Pero, las actitudes y conductas de los subordinados pueden ser mal interpretadas. Y la posibilidad de cometer errores es muy alta.

¿Cómo las etiquetas se pegan?

Ahora bien, eso no tendría importancia si las etiquetas pueden ser fácilmente alteradas.

Pero, nuestros estudios demuestran que una etiqueta aplicada en la primera semana o mes suele adherirse.

Dos mecanismos de refuerzo operan para que eso sea así:

1. REFUERZO COGNoscITIVO

Las etiquetas modelan la forma en que las conductas o los resultados son interpretados.

La tendencia es retorcer las evidencias para acoplarlas a las expectativas, a fin de mantener las etiquetas intactas. Eso es conocido como prejuicio de atribución y suele prevalecer en el contexto de las organizaciones, donde la compleja relación entre acciones y consecuencias está abierta a la interpretación.

2. REFUERZO A NIVEL DE CONDUCTA

Una etiqueta provoca una conducta que es coherente con ella, aún cuando la etiqueta no es comentada. Importantes diferencias en el desempeño de un subordinado pueden notarse una semana después que una falsa etiqueta ha sido activada.

Por ejemplo, si un nuevo líder cree que uno de sus subordinados "necesita ayuda", responderá ofreciendo instrucciones más específicas, supervisando resultados de manera más estrecha, e involucrándose a la primera señal de problemas.

Esas medidas, cuyo propósito es ayudar, tienen con frecuencia el efecto opuesto.

Eso se debe a dos razones específicas:

El subordinado se siente "constreñido" e incapaz de brillar.

La necesidad del jefe de controlar la circunstancia socava su motivación.

El subordinado pierde confianza y cesa de proponer ideas, temiendo que el jefe no aprecie los esfuerzos.

La conducta de los subordinados

Los subordinados que reciben una mala impresión de sus jefes pueden ponerse a la defensiva.

Eso hace que los jefes se muestren desconfiados, invitando a un ulterior escrutinio.

De manera similar, los empleados que sospechan que el nuevo jefe es duro o injusto, pueden considerar eso como un ataque personal y se niegan a ofrecer retroalimentación.

Y si el jefe advierte eso, puede sentirse tentado a ofrecer instrucciones más vigorosas.

De esa manera, confirma el negativo punto de vista del subordinado.
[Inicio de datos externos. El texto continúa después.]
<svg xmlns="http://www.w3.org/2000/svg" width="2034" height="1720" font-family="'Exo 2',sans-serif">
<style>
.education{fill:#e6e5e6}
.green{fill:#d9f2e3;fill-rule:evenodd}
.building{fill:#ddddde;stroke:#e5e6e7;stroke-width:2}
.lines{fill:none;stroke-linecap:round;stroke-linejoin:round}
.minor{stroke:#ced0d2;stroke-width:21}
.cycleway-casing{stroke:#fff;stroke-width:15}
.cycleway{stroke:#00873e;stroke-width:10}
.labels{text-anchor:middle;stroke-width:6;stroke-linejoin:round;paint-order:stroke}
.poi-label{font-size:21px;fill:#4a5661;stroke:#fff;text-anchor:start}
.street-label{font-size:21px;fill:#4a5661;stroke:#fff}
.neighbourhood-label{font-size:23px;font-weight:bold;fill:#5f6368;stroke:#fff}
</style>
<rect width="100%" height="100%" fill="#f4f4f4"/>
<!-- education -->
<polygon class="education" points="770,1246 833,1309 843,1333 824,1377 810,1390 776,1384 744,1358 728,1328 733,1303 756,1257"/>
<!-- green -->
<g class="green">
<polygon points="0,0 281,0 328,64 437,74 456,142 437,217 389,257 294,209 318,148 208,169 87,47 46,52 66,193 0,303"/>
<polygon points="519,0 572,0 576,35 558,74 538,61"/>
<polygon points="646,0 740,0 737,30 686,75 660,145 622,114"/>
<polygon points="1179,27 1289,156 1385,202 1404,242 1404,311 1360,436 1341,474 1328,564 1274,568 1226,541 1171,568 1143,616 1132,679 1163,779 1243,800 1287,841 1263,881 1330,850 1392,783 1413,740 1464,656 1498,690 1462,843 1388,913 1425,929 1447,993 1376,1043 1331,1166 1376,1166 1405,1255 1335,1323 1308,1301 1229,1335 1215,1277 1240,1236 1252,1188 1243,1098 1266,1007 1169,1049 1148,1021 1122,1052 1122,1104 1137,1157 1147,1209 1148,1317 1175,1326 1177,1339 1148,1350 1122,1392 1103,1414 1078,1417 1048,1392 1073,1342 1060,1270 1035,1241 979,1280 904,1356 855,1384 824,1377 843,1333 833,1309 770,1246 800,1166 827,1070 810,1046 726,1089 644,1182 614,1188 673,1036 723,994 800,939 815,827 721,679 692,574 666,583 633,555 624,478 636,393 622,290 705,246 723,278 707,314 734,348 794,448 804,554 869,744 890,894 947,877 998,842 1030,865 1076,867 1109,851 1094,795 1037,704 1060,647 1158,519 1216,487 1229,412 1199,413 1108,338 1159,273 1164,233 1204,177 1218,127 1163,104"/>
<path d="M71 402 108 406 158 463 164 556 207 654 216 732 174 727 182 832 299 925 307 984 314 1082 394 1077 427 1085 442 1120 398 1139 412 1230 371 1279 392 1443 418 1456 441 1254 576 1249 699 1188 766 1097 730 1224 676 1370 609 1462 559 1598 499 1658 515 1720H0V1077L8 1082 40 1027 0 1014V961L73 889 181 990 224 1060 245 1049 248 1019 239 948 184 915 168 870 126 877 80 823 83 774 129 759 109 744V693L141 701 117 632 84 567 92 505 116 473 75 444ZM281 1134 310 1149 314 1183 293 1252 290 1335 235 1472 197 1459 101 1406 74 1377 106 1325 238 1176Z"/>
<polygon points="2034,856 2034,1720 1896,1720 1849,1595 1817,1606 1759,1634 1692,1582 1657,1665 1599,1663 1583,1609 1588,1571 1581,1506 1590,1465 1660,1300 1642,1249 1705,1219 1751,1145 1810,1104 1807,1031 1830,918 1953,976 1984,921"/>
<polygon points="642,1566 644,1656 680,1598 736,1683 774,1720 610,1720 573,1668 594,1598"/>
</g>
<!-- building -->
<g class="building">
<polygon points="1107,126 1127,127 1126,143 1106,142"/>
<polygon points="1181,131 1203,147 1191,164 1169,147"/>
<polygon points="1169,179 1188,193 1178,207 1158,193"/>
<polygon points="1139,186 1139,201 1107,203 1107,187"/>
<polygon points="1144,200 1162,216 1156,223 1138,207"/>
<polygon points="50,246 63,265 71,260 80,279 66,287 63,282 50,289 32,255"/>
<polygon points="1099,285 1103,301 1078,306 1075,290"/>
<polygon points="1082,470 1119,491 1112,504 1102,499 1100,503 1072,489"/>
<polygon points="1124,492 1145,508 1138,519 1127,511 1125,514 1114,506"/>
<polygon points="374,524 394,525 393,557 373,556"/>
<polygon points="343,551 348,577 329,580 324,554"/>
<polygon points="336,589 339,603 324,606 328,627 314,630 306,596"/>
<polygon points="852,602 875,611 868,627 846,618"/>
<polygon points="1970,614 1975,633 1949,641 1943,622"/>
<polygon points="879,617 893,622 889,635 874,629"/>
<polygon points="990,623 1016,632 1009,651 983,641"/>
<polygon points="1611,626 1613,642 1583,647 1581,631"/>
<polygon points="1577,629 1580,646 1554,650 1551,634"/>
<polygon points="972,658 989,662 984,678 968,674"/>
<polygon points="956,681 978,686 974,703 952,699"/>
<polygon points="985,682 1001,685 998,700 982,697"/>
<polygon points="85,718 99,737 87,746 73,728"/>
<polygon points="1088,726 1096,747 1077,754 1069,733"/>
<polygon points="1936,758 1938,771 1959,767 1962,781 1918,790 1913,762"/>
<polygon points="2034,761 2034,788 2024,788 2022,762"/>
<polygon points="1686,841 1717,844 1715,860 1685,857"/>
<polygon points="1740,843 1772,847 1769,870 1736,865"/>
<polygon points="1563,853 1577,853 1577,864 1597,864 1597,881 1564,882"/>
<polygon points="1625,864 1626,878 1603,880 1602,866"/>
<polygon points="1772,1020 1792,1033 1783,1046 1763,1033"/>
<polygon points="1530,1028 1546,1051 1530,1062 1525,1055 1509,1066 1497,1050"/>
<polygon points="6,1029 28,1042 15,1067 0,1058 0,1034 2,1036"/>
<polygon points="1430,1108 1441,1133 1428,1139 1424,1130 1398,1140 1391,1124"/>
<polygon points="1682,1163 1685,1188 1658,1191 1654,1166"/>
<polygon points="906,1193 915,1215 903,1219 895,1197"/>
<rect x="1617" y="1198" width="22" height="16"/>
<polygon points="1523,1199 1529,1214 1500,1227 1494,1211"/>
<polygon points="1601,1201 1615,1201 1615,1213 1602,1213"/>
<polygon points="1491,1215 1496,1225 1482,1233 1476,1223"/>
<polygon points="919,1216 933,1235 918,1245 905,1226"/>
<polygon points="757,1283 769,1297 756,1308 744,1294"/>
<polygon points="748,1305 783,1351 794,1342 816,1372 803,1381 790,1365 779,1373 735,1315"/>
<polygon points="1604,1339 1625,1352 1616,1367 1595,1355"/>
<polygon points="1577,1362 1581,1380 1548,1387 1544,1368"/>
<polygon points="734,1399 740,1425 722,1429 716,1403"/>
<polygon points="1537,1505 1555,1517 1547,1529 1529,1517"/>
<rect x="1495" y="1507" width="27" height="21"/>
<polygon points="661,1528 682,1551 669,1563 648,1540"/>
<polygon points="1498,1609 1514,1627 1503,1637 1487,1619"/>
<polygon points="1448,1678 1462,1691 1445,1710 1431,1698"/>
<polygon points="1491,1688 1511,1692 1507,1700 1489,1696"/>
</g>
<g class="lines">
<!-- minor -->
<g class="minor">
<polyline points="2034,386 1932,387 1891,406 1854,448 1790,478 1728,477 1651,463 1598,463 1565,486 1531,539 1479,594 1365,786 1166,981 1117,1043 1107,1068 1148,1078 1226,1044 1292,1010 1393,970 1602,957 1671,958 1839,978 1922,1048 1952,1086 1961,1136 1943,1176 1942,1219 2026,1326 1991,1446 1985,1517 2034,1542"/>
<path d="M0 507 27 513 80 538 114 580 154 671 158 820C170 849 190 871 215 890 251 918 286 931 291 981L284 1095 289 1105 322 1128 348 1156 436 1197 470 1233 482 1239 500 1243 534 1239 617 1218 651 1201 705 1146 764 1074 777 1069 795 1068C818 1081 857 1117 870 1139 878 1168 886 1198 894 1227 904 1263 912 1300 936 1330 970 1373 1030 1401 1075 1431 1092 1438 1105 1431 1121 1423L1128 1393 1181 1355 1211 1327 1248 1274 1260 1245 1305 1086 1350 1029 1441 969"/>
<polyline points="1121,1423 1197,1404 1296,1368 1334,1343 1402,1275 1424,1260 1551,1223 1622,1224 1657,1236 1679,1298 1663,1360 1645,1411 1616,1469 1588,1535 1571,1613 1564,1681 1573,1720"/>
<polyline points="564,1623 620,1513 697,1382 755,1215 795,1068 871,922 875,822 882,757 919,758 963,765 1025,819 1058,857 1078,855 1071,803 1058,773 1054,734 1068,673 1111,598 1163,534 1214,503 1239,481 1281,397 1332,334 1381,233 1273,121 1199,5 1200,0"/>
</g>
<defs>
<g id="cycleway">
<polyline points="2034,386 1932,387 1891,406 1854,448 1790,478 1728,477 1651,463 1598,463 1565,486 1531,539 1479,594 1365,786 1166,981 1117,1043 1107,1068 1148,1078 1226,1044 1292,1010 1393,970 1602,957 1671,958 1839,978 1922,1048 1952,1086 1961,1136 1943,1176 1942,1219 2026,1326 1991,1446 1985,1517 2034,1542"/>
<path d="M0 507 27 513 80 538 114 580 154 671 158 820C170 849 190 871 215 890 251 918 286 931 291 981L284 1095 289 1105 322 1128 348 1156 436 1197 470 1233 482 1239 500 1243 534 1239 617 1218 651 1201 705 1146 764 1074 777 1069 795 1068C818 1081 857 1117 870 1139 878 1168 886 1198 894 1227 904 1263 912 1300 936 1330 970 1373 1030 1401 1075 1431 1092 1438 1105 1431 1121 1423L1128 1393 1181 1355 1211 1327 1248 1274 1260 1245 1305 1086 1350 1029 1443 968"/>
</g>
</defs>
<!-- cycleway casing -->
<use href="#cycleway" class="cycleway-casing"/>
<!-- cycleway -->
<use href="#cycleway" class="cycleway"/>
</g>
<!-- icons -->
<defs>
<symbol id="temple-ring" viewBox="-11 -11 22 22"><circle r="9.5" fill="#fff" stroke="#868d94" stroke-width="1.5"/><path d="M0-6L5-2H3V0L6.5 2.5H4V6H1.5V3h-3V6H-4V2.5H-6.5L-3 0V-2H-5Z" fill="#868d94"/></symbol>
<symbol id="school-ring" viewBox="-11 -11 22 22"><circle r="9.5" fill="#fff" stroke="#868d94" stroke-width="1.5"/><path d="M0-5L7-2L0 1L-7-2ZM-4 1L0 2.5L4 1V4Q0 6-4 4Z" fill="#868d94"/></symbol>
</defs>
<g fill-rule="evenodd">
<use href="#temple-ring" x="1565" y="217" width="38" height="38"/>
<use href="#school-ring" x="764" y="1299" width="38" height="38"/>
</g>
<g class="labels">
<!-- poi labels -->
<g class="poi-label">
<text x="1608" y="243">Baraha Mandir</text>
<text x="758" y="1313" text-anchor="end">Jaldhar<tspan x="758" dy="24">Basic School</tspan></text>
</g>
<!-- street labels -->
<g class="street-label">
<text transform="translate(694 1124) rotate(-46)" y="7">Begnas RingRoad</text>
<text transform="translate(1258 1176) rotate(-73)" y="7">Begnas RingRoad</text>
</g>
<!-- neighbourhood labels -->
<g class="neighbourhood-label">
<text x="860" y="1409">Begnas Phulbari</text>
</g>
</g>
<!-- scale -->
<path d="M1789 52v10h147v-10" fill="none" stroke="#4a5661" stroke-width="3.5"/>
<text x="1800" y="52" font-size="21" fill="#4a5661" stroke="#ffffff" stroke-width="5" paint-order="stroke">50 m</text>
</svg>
Eso puede causar un círculo vicioso en ambas direcciones.

Evite falsos comienzos

1. Enmarque las relaciones

Los jefes pueden modelar las primeras impresiones de sus subordinados.

Los contactos frecuentes permiten a los jefes comunicar sus prioridades y las medidas de desempeño y dar a los jefes la oportunidad de aprender acerca de sus empleados.

2. ESTABLEZCA UN CLIMA ABIERTO Y DE RESPALDO

Invertir su tiempo en los empleados señala un compromiso con ellos y crea un ambiente de buena voluntad.

3. RESISTA LAS ETIQUETAS

Los jefes deben resistirse a etiquetar a sus subordinados usando palabras genéricas o imprecisas, como "fuerte" o "débil".

Esas palabras son simplistas y por lo tanto, no ofrecen un buen rumbo a la acción.

4. INTERVENGA TEMPRANO

Lidie con los problemas a medida que vayan emergiendo. Si usted pospone una intervención, sólo incrementará las amenazas y la incomodidad vinculada con el tópico.

Cuando los jefes se toman el trabajo de examinar la situación, con frecuencia descubren que han mal interpretado la conducta o los motivos del comportamiento de sus empleado.

Si usted invierte en las relaciones en fecha temprana, aumentará las posibilidades de que las relaciones con sus colaboradores sean productivas y puedan recompensar mutuamente a todos los participantes.